_Work instruction:_ Please reproduce the EU carbon market article word for word, from "Under the new" to "Europe's green shift.".

_Reading text:_
┌──

FILE: An Audi car is surrounded by exhaust gases as it is parked with a running engine in front of the Chancellery in Berlin, Germany, Wednesday, Nov. 20, 2019.
FILE: An Audi car is surrounded by exhaust gases as it is parked with a running engine in front of the Chancellery in Berlin, Germany, Wednesday, Nov. 20, 2019.

BRUSSELS - The EU's 27 member countries gave final approval Tuesday to a sweeping reform of the bloc's carbon market to accelerate the reduction in greenhouse gases, including a new carbon border tax on imports.

Under the new agreement, the European Union's existing emissions trading scheme market will be broadened to include sea and air transport.

Carbon from individuals' vehicles and homes will also be counted, though at a capped level until 2030.

And a special 88-billion-euro ($97 billion) social climate fund will be created in 2026 to compensate for the cost of Europe's green shift.

The incoming legislation supports the EU goal of cutting 55 percent of greenhouse gas emissions in the bloc by 2030, compared to the levels recorded in 1990.

One measure that will be seen by companies importing into the EU will be a carbon tax on imports, phased in from 2026 and levied to ensure EU industries are not undercut by firms not facing the same added costs.

└──

_Data for review:_
┌──

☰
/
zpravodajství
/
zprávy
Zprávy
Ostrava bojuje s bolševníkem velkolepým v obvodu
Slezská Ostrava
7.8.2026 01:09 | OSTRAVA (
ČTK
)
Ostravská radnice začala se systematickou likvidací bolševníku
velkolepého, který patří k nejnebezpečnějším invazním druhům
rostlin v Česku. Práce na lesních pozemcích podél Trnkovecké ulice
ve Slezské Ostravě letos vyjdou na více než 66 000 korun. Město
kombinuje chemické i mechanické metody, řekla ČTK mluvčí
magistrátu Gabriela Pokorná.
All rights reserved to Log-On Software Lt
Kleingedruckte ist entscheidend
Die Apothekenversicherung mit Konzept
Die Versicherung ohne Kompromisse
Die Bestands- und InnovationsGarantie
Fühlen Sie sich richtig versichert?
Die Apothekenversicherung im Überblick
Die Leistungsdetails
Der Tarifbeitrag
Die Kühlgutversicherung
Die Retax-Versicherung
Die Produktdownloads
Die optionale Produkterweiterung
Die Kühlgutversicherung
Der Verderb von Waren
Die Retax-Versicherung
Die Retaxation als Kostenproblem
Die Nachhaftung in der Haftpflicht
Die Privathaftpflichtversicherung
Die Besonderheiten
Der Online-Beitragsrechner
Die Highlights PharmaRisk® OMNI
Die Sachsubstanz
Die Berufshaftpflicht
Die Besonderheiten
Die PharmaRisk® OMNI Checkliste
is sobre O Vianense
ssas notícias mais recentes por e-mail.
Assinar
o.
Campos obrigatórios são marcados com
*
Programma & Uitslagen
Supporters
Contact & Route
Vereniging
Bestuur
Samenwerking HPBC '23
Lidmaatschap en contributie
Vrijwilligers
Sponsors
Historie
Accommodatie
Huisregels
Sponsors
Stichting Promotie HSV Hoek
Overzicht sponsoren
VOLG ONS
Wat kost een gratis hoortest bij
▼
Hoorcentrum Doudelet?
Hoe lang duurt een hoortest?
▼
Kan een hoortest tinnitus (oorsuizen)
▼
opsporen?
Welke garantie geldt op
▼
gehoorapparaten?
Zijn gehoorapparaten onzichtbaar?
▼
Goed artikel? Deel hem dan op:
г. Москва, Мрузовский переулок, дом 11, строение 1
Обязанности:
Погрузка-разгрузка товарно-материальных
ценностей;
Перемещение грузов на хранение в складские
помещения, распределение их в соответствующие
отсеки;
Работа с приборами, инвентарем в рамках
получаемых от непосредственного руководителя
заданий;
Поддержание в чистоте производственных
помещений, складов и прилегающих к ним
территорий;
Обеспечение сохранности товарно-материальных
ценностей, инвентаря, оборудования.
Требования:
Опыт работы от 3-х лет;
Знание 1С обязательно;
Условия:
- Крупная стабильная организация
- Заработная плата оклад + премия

└──

_Expected answer:_
Under the new agreement, the European Union's existing emissions trading scheme market will be broadened to include sea and air transport.

Carbon from individuals' vehicles and homes will also be counted, though at a capped level until 2030.

And a special 88-billion-euro ($97 billion) social climate fund will be created in 2026 to compensate for the cost of Europe's green shift.